Stock Markets March 30, 2026

White House Conducting Review of SEC Plan to Shift Corporate Reporting Cadence

Proposal on moving to semiannual disclosures reaches the Office of Management and Budget as regulators weigh next steps

By Jordan Park
White House Conducting Review of SEC Plan to Shift Corporate Reporting Cadence

The White House has begun its review of a Securities and Exchange Commission proposal that would change the frequency of corporate disclosures from quarterly to semiannual reporting for some issuers.
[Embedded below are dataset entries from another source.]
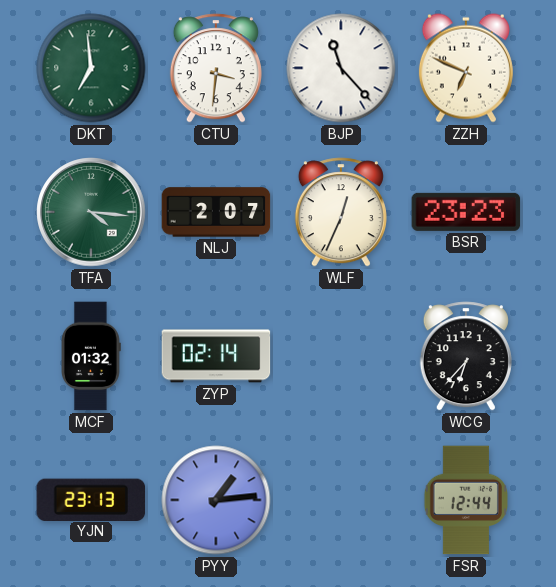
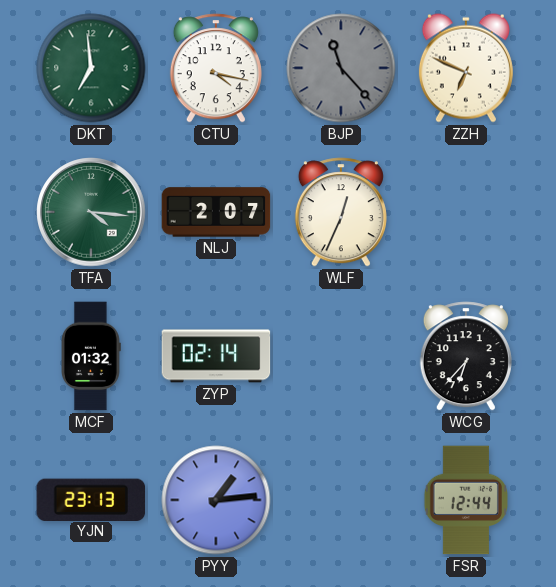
CTU: 3:31 -> 4:17
BJP dial: white -> grey
BSR: 23:23 -> none
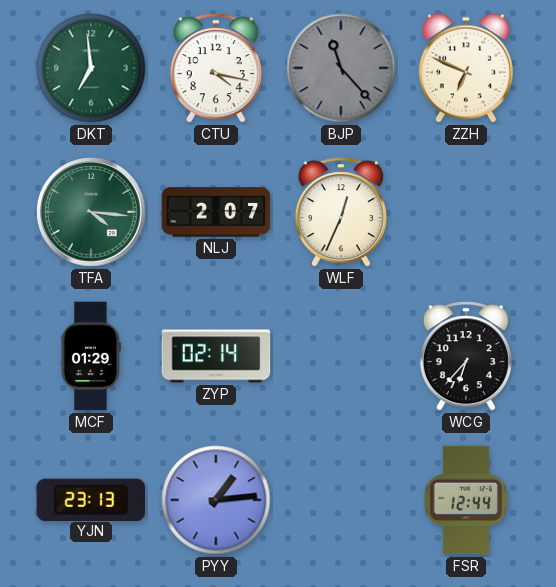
MCF: 01:32 -> 01:29
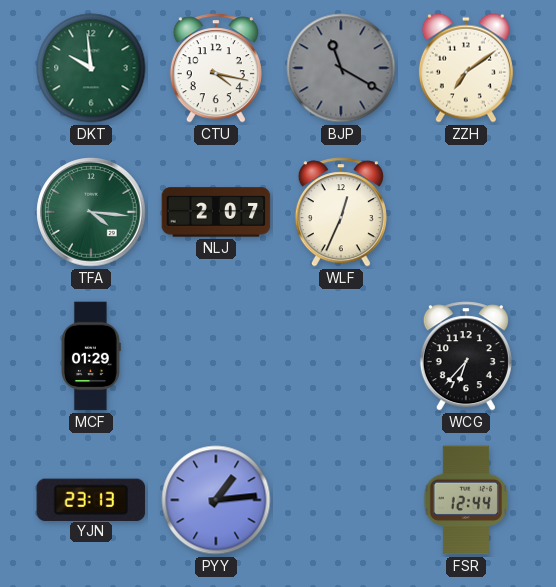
DKT: 6:59 -> 9:59
BJP: 11:23 -> 11:20
ZZH: 6:49 -> 7:09
ZYP: 02:14 -> none
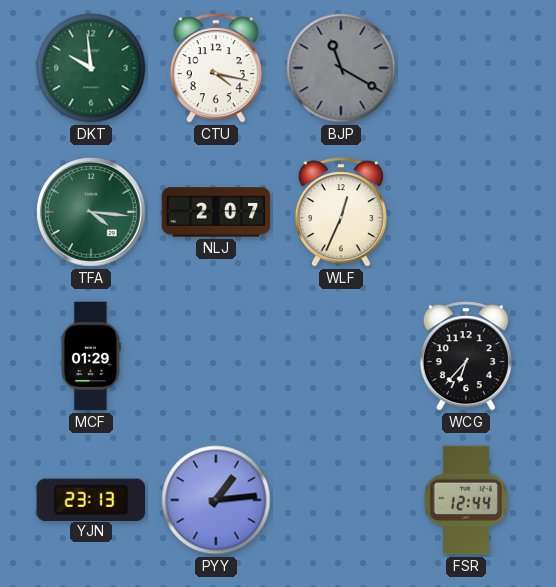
ZZH: 7:09 -> none
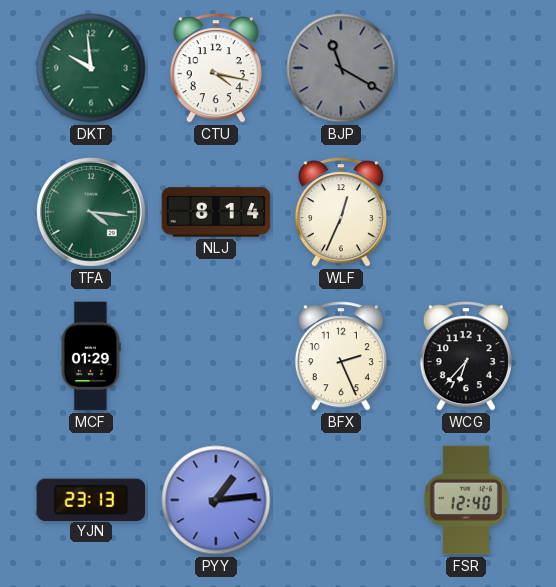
NLJ: 2:07 -> 8:14
BFX: none -> 2:26
FSR: 12:44 -> 12:40
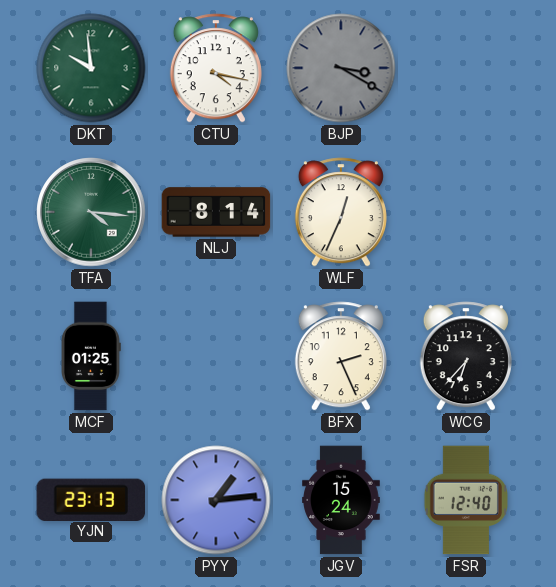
BJP: 11:20 -> 3:20
MCF: 01:29 -> 01:25
JGV: none -> 15:24
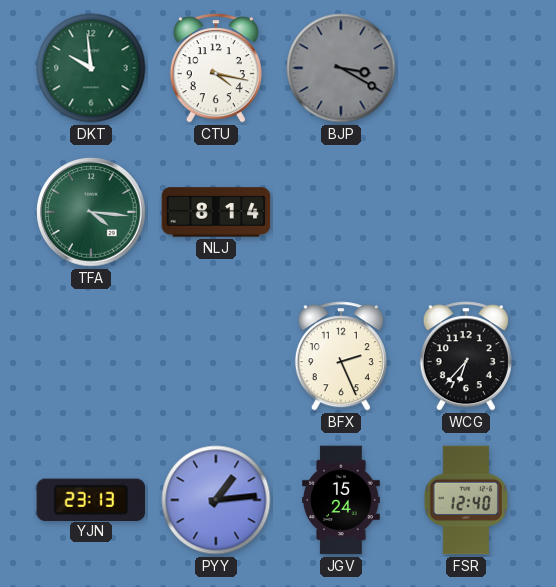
WLF: 12:34 -> none
MCF: 01:25 -> none
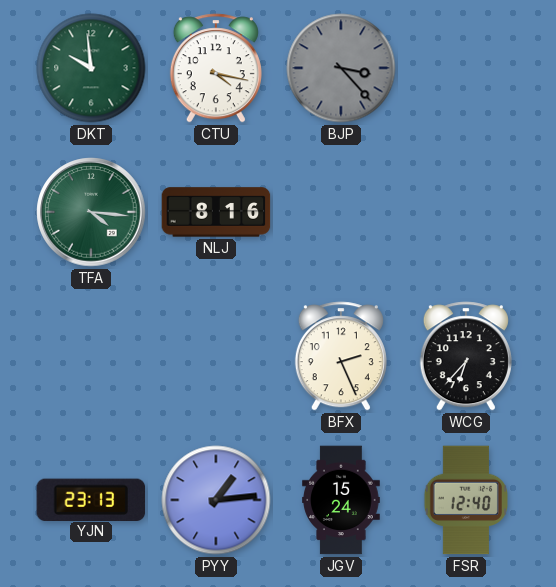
BJP: 3:20 -> 3:23
NLJ: 8:14 -> 8:16
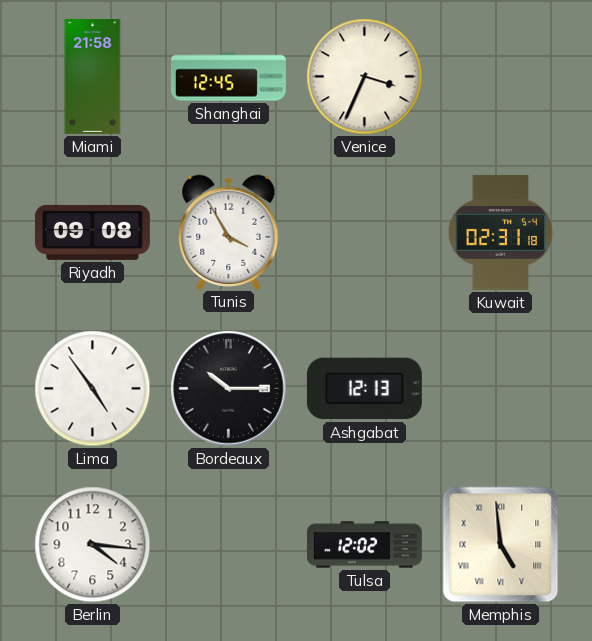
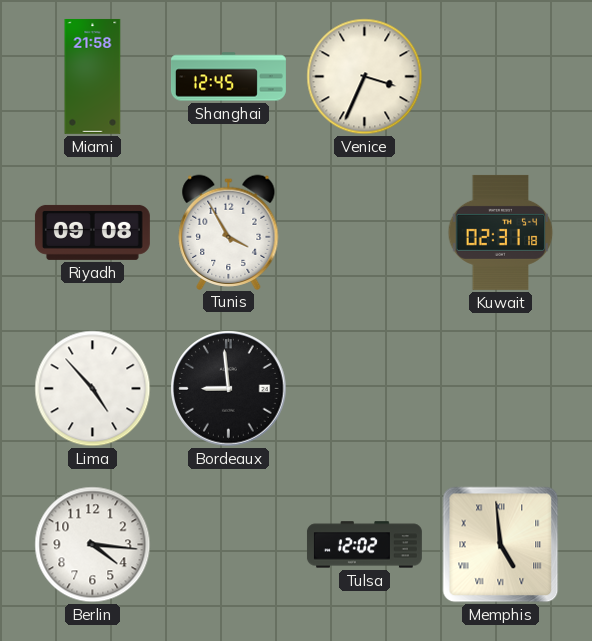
Lima: 4:54 -> 4:53
Bordeaux: 10:15 -> 8:59
Ashgabat: 12:13 -> none
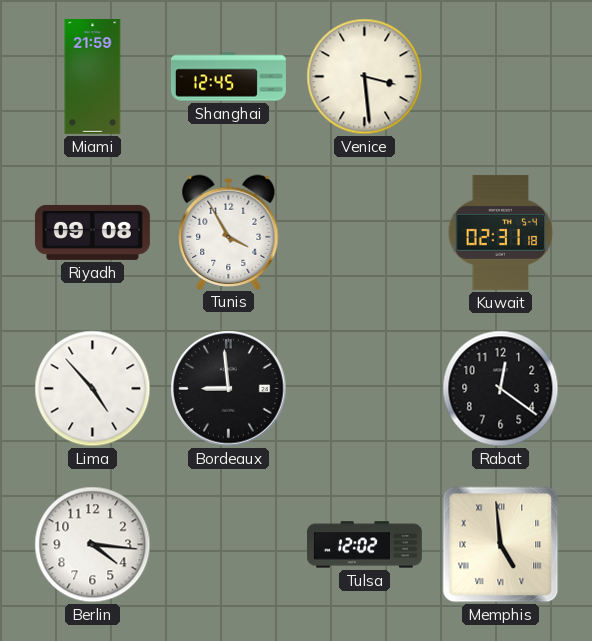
Miami: 21:58 -> 21:59
Venice: 3:34 -> 3:29
Rabat: none -> 12:21
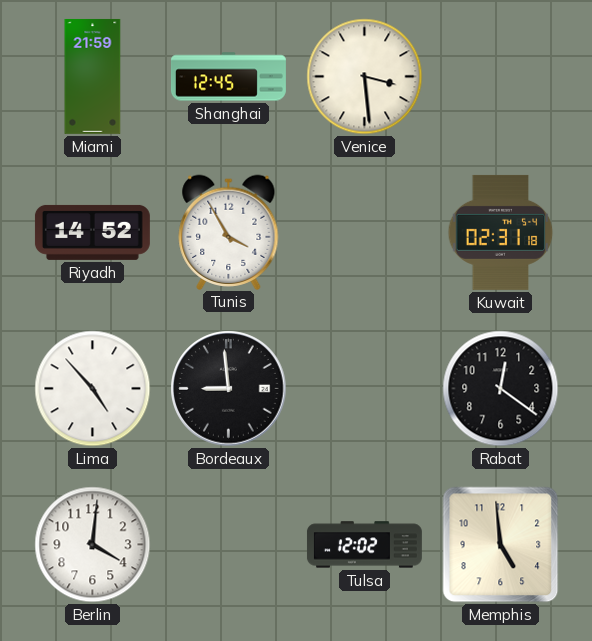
Riyadh: 09:08 -> 14:52
Berlin: 4:16 -> 4:01
Memphis numerals: Roman -> Arabic
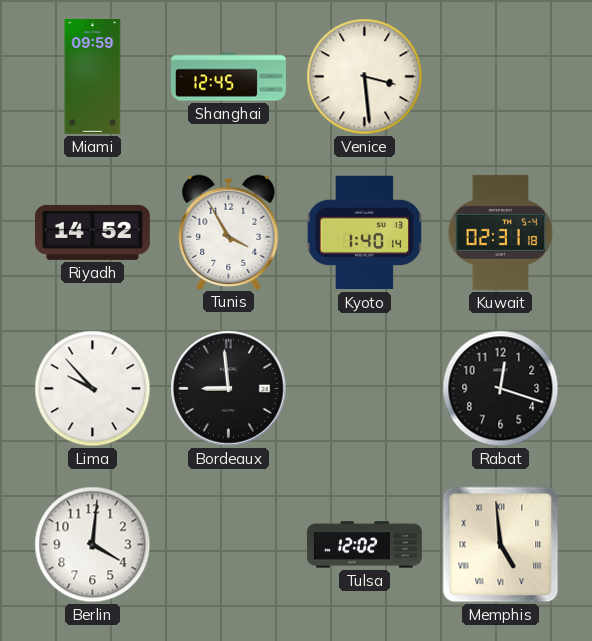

The submission to the Office of Management and Budget starts an administrative review that must conclude before the SEC can publish the proposal for public comment and proceed toward a final vote.

Key Points

  • The SEC submitted a draft rule to the White House’s Office of Management and Budget, triggering an administrative review required before publication.
  • If advanced, the proposal would move corporate reporting toward semiannual disclosures for some companies, with Chairman Paul Atkins indicating frequency could vary by company size.
  • The rulemaking process includes public comment and multiple commission votes and could take several months or follow historical averages near 18 months from proposal to final rule.

The White House has received a draft Securities and Exchange Commission proposal on altering the cadence of corporate disclosures, initiating a mandatory review by the Office of Management and Budget, according to a government posting.

The submission, documented on a federal website, reached the White House’s OMB on Friday. That review must be completed before the SEC can formally publish the proposed rule and invite public comment. If the agency moves forward, commissioners would hold an initial vote to release the plan for feedback and later vote again to adopt a final rule - a multi-step process that could extend over several months.

Specifics of the draft remain sparse in the posting. SEC Chairman Paul Atkins has suggested in recent remarks that any change in filing frequency could be tiered by company size, indicating that large and smaller issuers might face different disclosure schedules.

The commission’s work on this potential overhaul was launched in response to a directive from President Donald Trump last year asking federal regulators to consider shifting corporate reporting from quarterly cycles to semiannual ones. Chairman Atkins has said he intends to accelerate the agency’s work on the initiative, asserting the adjustment could reduce compliance burdens and save companies time and money. Proponents of the current quarterly system counter that more frequent reports provide important transparency that helps investors make better-informed decisions.

Under an executive order signed last year, the SEC is required to submit draft regulations to the White House for review prior to publication. Historical averages for SEC rulemaking indicate that the period from initial proposal to final rule has typically been about 18 months, underscoring that the full rulemaking timetable may be considerably longer than the OMB review alone.

At present, the public record available via the government posting offers only limited detail on the draft proposal and on the timeline the SEC will follow after the OMB completes its review. Further steps - including publication for comment and subsequent commission votes - will determine whether and how the proposed change in reporting frequency advances.


Risks

  • The limited details in the posting leave uncertainty about which companies would be affected and how disclosure frequency would be implemented - impacting corporate compliance planning and investor information flows.
  • Even after OMB review, the proposal must clear multiple procedural steps and votes, meaning timing and final content remain uncertain - creating potential market and regulatory uncertainty for issuers and investors.
  • Stakeholder disagreement between advocates for reduced filing burden and proponents of greater transparency could lead to further revisions or delays, affecting regulatory outcomes for public companies.